Rstudio-server environment variables not loading?

AI52487963 picture AI52487963 · Jun 1, 2013 · Viewed 14.6k times · Source

I'm trying to run rhadoop on Cloudera's hadoop distro (I can't remember if its CDH3 or 4), and am running into an issue: Rstudio server doesn't seem to recognize my global variables.

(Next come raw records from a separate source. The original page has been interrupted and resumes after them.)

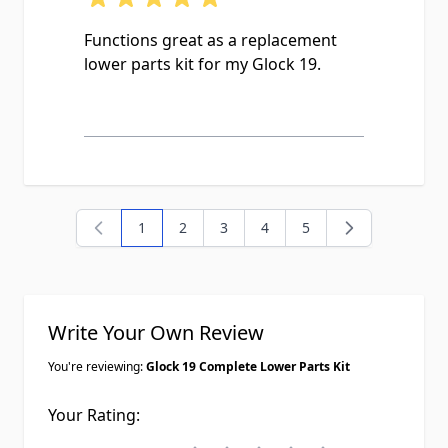
Functions great as a replacement
lower parts kit for my Glock 19.
1
2
3
4
5
You're currently reading page
Page
Page
Page
Page
Write Your Own Review
You're reviewing:
Glock 19 Complete Lower Parts Kit
Your Rating: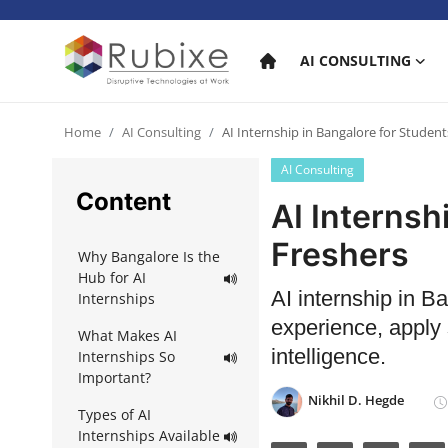
AI CONSULTING
Home
Home
AI Consulting
AI Internship in Bangalore for Studen
AI Consulting
AI Consulting
Content
AI Internsh
AI Services
Freshers
Why Bangalore Is the
AI Products
Hub for AI
AI internship in B
Internships
AI in industry
experience, apply s
What Makes AI
intelligence.
Internships So
Important?
Nikhil D. Hegde
Types of AI
Internships Available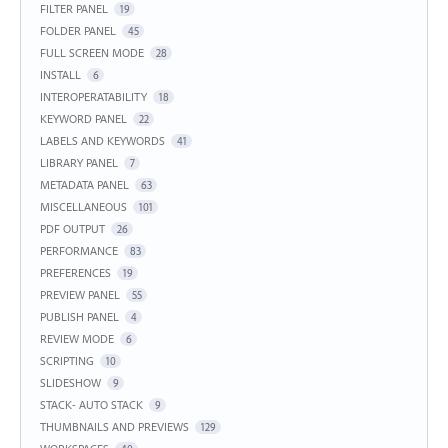
FILTER PANEL
19
FOLDER PANEL
45
FULL SCREEN MODE
28
INSTALL
6
INTEROPERATABILITY
18
KEYWORD PANEL
22
LABELS AND KEYWORDS
41
LIBRARY PANEL
7
METADATA PANEL
63
MISCELLANEOUS
101
PDF OUTPUT
26
PERFORMANCE
83
PREFERENCES
19
PREVIEW PANEL
55
PUBLISH PANEL
4
REVIEW MODE
6
SCRIPTING
10
SLIDESHOW
9
STACK- AUTO STACK
9
THUMBNAILS AND PREVIEWS
129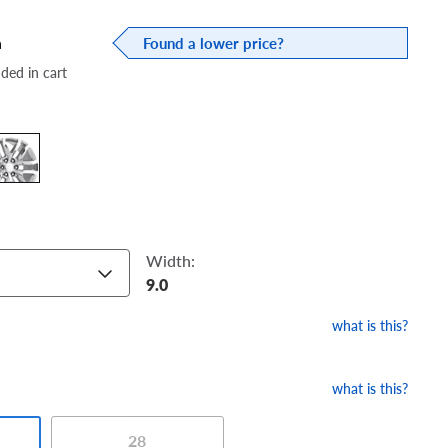
a
Found a lower price?
dded in cart
Width:
9.0
what is this?
what is this?
28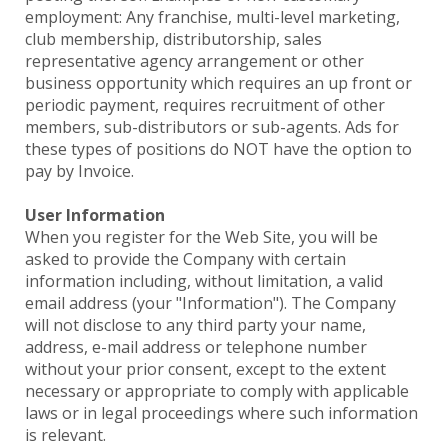
employment: Any franchise, multi-level marketing,
club membership, distributorship, sales
representative agency arrangement or other
business opportunity which requires an up front or
periodic payment, requires recruitment of other
members, sub-distributors or sub-agents. Ads for
these types of positions do NOT have the option to
pay by Invoice.
User Information
When you register for the Web Site, you will be
asked to provide the Company with certain
information including, without limitation, a valid
email address (your "Information"). The Company
will not disclose to any third party your name,
address, e-mail address or telephone number
without your prior consent, except to the extent
necessary or appropriate to comply with applicable
laws or in legal proceedings where such information
is relevant.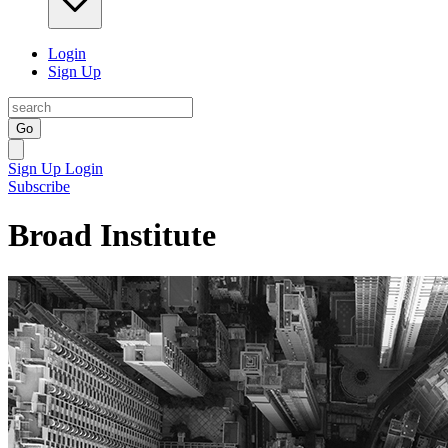
Login
Sign Up
Go
Sign Up
Login
Subscribe
Broad Institute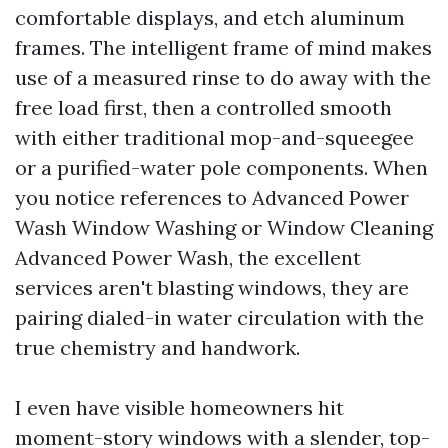
comfortable displays, and etch aluminum
frames. The intelligent frame of mind makes
use of a measured rinse to do away with the
free load first, then a controlled smooth
with either traditional mop-and-squeegee
or a purified-water pole components. When
you notice references to Advanced Power
Wash Window Washing or Window Cleaning
Advanced Power Wash, the excellent
services aren't blasting windows, they are
pairing dialed-in water circulation with the
true chemistry and handwork.
I even have visible homeowners hit
moment-story windows with a slender, top-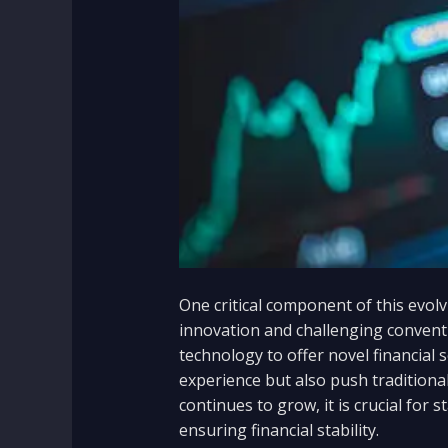
One critical component of this evolv
innovation and challenging convent
technology to offer novel financial
experience but also push traditional
continues to grow, it is crucial for
ensuring financial stability.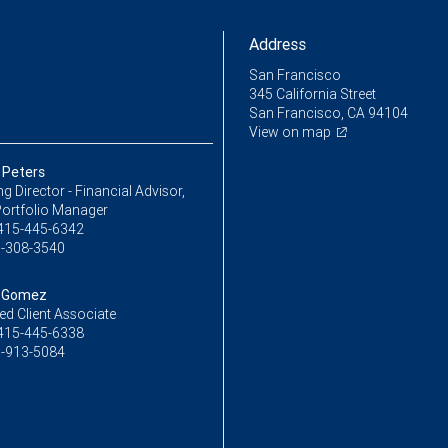
Address
San Francisco
345 California Street
San Francisco, CA 94104
View on map
 Peters
 Director - Financial Advisor,
Portfolio Manager
415-445-6342
-308-3540
 Gomez
ed Client Associate
415-445-6338
-913-5084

In my /etc/profile.d/r.sh file, I have:

export HADOOP_HOME=/usr/lib/hadoop
export HADOOP_CONF=/usr/hadoop/conf
export HADOOP_CMD=/usr/bin/hadoop
export HADOOP_STREAMING=/usr/lib/hadoop-mapreduce/

When I run R from the terminal, I get:

> Sys.getenv("HADOOP_CMD")
[1] "usr/bin/hadoop"

But when I run Rstudio server:

> Sys.getenv("HADOOP_CMD")
[1] ""

And as a result, when I try to run rhdfs:

> library("rJava", lib.loc="/home/cloudera/R/x86_64-redhat-linux-gnu-library/2.15")
> library("rhdfs", lib.loc="/home/cloudera/R/x86_64-redhat-linux-gnu-library/2.15")
Error : .onLoad failed in loadNamespace() for 'rhdfs', details: 
    call: fun(libname, pkgname)
    error: Environment variable HADOOP_CMD must be set before loading package rhdfs
Error: package/namespace load failed for 'rhdfs'

Does anyone know where I should be putting my enviornment variables if not in that specific r.sh file?

Thanks!

Answer

Charles Menguy picture Charles Menguy · Jun 1, 2013

You should set your environment variables in .Renviron or Renviron.site. I think these files are defined under R_HOME/etc/Renviron.site. You can get more information by typing:

> ?Startup

Someone had a similar issue here and this is what he did to solve it.